Once, we (my wife and I) vacationed for the holidays in 'Burevestnik', (translated into English 'Mallemuk') in a settlement called Repino (close to Leningrad). The Soviet Union seized that place from Finland in the winter war of 1940. In Finland it was named Kookolo. The great home of Repin was located there. Repin was a famous Russian painter.

From our lodging, we took a bus trip with a guide to a place called 'Rasliv', (translated into English 'Flood'), a historic place for the Soviet people.
Nearby in the forest was the hovel where Lenin went into hiding from the Czar's government (1917). On the stump of a tree, Lenin wrote an article about how to begin the revolution and sent it to the communist newspaper 'Pravda' translated as 'Truth'. There we saw a pavilion inside of which there was the historic hovel. Somebody from the excursion asked the guide, "With whom did Lenin live there?" She answered, "Alone". He said, "He lived with Zinovev", a known revolutionary. That was the period of 'Glastnost', the end of the 1980's. In Stalin's time ('30s) Zinovev was killed as a counterrevolutionary.

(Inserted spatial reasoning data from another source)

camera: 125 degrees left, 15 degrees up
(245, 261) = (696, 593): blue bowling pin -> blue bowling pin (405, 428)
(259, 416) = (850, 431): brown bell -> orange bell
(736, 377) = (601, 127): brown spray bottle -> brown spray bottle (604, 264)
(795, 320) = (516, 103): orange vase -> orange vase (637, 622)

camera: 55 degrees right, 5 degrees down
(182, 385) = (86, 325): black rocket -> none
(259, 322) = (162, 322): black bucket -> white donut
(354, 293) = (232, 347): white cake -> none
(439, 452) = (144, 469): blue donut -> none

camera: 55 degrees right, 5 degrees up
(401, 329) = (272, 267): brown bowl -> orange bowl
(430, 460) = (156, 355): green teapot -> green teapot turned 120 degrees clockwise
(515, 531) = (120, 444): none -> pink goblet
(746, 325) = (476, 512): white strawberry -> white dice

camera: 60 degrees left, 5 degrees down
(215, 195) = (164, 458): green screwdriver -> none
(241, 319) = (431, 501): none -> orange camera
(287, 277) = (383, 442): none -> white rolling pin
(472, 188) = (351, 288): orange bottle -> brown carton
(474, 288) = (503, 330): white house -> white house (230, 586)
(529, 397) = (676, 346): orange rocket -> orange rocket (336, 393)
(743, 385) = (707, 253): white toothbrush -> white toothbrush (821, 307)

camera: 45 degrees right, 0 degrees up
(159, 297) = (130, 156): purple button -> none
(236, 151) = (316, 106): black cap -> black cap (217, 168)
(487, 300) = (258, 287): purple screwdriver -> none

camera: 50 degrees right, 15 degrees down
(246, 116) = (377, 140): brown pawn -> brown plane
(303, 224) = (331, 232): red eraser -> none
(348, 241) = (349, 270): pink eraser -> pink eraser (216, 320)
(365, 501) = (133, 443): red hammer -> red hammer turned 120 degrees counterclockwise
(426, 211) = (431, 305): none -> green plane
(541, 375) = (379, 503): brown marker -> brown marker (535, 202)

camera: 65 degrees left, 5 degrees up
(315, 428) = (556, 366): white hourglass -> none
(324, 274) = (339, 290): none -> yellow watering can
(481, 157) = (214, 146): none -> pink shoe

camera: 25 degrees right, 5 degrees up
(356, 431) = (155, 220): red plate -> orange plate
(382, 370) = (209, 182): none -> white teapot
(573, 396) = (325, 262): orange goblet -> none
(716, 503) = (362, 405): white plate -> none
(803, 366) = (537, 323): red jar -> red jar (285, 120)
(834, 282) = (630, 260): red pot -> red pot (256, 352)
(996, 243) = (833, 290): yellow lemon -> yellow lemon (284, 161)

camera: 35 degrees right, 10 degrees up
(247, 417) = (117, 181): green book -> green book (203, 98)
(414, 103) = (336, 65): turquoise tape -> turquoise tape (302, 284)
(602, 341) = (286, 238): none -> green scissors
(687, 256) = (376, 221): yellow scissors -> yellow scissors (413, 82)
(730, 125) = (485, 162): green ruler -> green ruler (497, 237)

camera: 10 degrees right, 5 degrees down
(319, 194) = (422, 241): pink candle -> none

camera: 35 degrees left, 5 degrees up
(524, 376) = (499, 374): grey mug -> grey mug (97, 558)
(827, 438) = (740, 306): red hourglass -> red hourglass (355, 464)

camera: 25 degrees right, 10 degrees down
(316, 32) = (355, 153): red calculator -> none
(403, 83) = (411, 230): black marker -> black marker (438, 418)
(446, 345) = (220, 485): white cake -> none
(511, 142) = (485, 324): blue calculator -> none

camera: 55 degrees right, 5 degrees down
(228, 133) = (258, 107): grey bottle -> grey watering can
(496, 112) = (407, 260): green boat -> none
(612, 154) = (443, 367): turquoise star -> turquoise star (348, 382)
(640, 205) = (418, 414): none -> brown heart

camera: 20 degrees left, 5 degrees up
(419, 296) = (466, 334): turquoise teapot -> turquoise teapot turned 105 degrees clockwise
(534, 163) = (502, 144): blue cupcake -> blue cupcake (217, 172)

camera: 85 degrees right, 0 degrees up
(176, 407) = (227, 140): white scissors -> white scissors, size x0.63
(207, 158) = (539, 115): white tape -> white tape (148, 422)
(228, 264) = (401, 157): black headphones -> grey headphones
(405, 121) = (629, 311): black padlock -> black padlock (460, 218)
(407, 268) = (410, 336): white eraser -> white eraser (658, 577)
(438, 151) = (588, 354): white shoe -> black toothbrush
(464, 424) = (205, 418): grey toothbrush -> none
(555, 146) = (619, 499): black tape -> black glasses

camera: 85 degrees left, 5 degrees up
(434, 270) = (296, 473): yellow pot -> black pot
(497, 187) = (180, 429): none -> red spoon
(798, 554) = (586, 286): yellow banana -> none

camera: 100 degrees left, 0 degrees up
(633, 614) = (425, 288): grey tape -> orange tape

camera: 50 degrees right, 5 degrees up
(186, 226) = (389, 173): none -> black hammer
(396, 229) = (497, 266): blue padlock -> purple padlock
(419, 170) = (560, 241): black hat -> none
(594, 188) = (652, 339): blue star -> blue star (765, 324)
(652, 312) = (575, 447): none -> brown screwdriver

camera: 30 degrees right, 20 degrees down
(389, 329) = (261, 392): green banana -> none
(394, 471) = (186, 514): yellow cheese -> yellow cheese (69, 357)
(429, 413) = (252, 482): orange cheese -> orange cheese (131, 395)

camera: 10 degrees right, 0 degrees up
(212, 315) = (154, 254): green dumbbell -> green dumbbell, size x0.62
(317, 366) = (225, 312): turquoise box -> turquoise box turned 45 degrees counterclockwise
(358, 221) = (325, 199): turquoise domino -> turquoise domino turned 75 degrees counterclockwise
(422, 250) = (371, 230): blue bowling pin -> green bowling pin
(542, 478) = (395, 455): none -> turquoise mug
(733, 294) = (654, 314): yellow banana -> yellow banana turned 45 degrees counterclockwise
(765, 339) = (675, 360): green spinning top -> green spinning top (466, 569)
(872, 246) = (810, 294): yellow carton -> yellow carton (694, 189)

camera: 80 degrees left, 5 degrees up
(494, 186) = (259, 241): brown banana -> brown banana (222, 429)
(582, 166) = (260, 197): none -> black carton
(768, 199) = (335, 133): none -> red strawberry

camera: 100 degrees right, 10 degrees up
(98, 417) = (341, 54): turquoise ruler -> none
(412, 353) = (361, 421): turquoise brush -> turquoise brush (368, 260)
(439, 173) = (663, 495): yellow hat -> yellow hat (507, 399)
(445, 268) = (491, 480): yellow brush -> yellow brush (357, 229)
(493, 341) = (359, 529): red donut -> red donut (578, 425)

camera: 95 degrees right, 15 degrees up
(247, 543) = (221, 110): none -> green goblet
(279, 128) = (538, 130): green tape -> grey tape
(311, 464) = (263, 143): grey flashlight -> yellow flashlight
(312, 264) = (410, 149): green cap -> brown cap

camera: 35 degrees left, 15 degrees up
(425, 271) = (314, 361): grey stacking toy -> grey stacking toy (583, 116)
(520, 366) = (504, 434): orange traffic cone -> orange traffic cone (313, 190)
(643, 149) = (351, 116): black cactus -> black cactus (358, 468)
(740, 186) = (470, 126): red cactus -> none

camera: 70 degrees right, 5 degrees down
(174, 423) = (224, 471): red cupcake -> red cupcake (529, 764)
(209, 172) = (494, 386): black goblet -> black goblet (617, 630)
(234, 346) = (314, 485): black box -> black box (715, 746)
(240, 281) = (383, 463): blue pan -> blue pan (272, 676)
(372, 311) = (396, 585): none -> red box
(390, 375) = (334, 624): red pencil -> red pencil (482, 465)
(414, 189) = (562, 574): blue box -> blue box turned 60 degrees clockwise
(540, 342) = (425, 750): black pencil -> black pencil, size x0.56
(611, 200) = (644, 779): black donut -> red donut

The guides were instructed by a member of the ideological division CPSU from Moscow about what they had to tell us about that event. In Stalin's time that person who spoke about Zinovev could have been arrested and jailed for 8-10 years according to article 58 on 'anti-Soviet propaganda'.
The Soviet Union existed for 70 years. During that time there were big courts of justices: at the end of the 20's, in 1937, etc. At the time of Khrushchev, he criticized Stalin, at the time of Brezhnev, he criticized Khrushchev, and etc.

During that time the government rewrote history: cleaned libraries (all libraries were government), tore out pages from encyclopedias, obliterated needed texts, etc.

At that time, they did not have computers, so they had to find the names of 'famous' people in articles and books. That was a very hard job.
Right now in America I know the real history of the Soviet Union.